Quantitative Heat Dissipation Characteristics in Current-Carrying GaN Nanowires Probed by Combining Scanning Thermal Microscopy and Spatially Resolved Raman Spectroscopy
2011-01-25T00:00:00Z (GMT) by
Using an approach combining scanning thermal microscopy (SThM) and spatially revolved Raman spectroscopy, we have investigated quantitatively the heat dissipation characteristics in substrate-supported and suspended (with asymmetric type of contacts) current-carrying GaN nanowires with diameters of ∼40−60 nm, where the phonon confinement is expected to play an important role in thermal transport. In particular, this approach allows direct measurements of nanowire−substrate/electrode interface thermal resistances and the nanowire thermal conductivity.

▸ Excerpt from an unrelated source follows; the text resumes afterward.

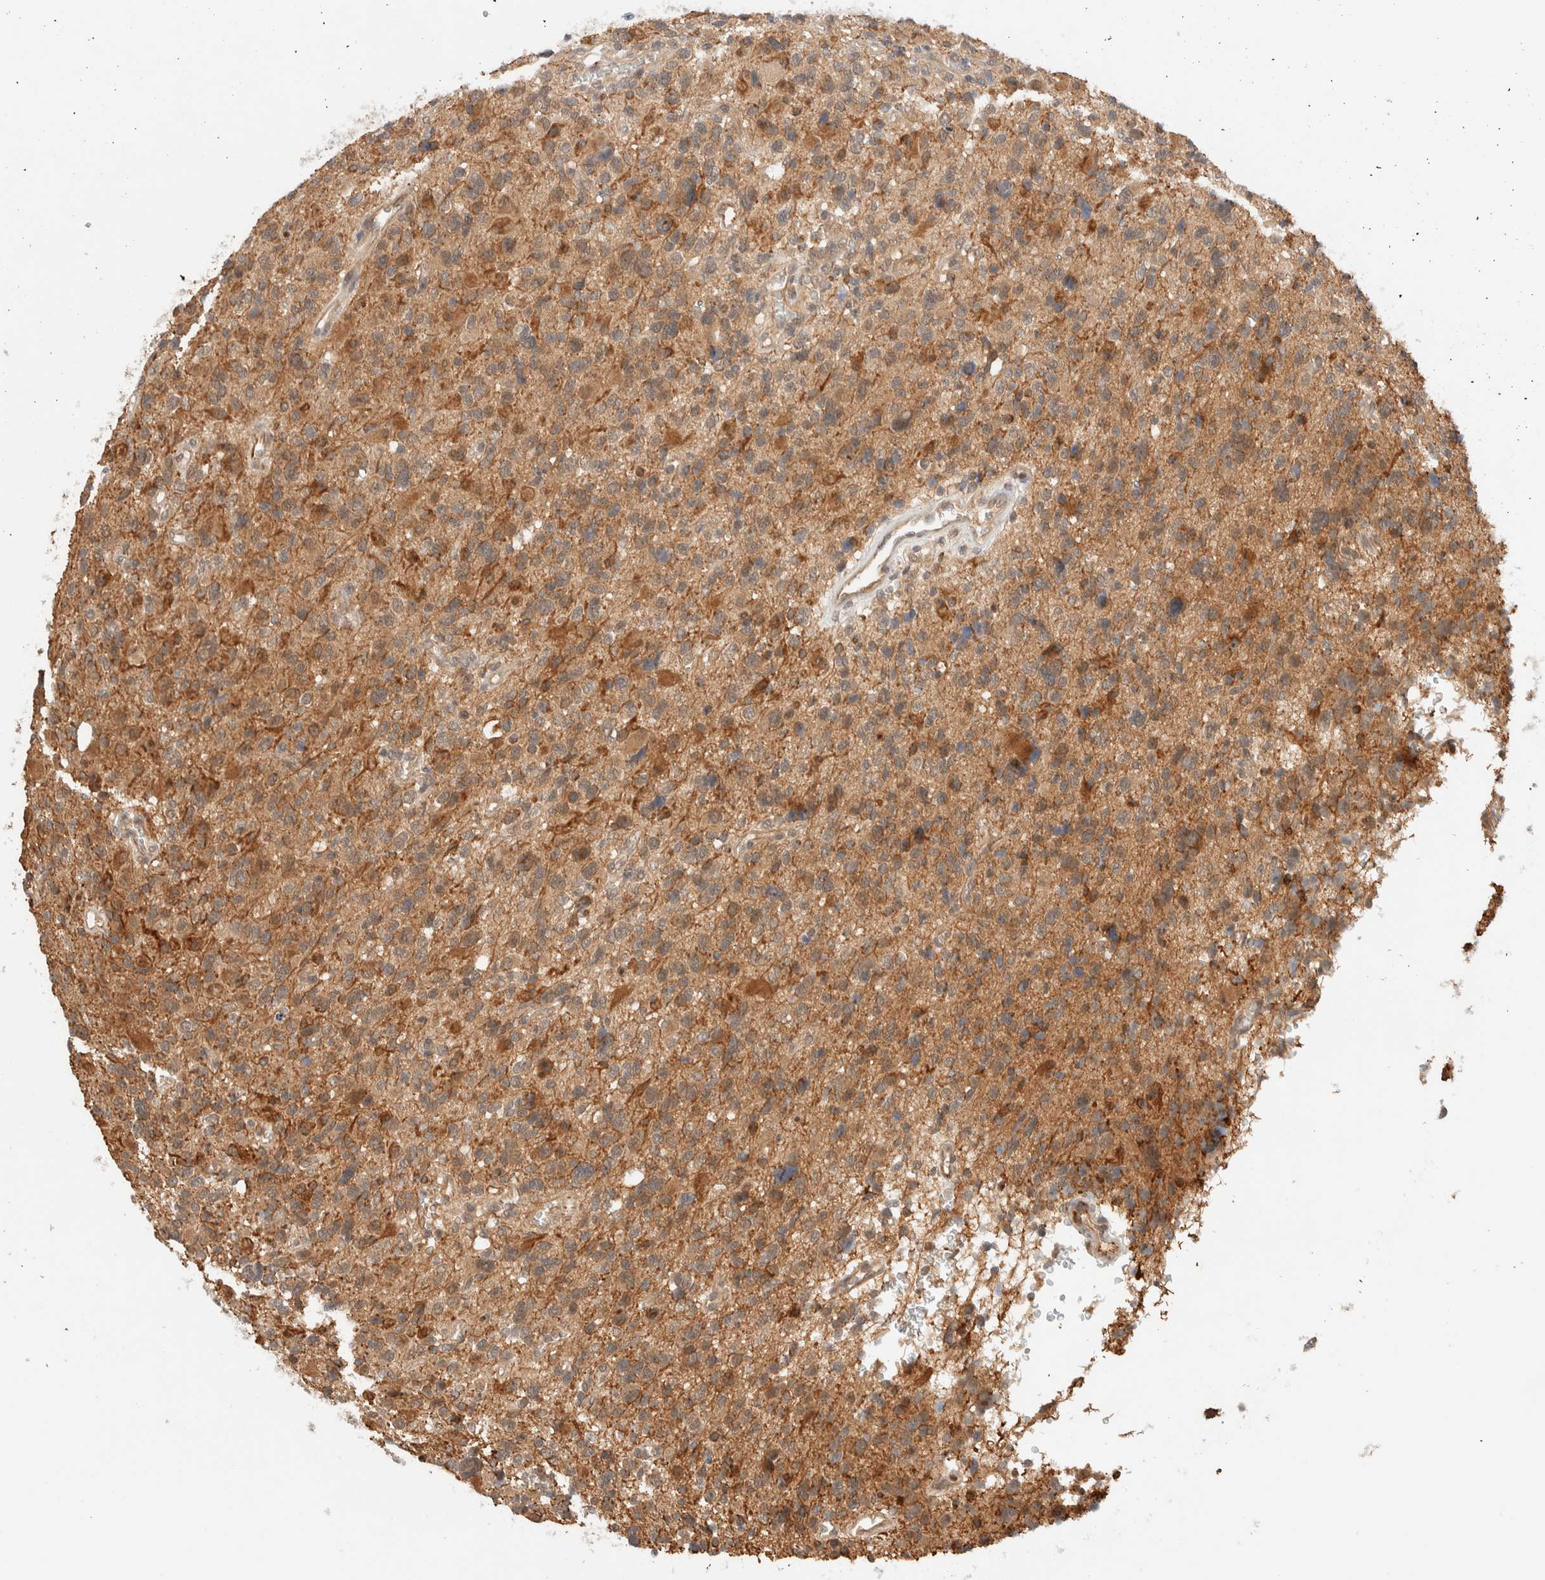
{"staining": {"intensity": "moderate", "quantity": ">75%", "location": "cytoplasmic/membranous"}, "tissue": "glioma", "cell_type": "Tumor cells", "image_type": "cancer", "snomed": [{"axis": "morphology", "description": "Glioma, malignant, High grade"}, {"axis": "topography", "description": "Brain"}], "caption": "A medium amount of moderate cytoplasmic/membranous positivity is identified in about >75% of tumor cells in malignant glioma (high-grade) tissue.", "gene": "C8orf76", "patient": {"sex": "male", "age": 48}}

On the basis of these results, the nanowire−substrate thermal transfer was suggested to be the main heat dissipation route, counting for ∼80−93% of the total dissipated heat, whereas the nanowire−electrode interface plays a minor role. The relative significance of nanowire-substrate/electrode interfaces in dissipating heat was further demonstrated in suspended nanowire devices. The measured nanowire thermal conductivity (∼40−60 W/mK) is lower than that in bulk GaN, possibly due to the phonon confinement and boundary scattering effects. Besides providing quantitative insight into heat dissipation characteristics, our results also reveal aspects, particularly the topography-related thermal signals and the relative significance of various tip−sample thermal transfer processes, that are important to advancing the applications of SThM technique in nanoscale thermal characterizations.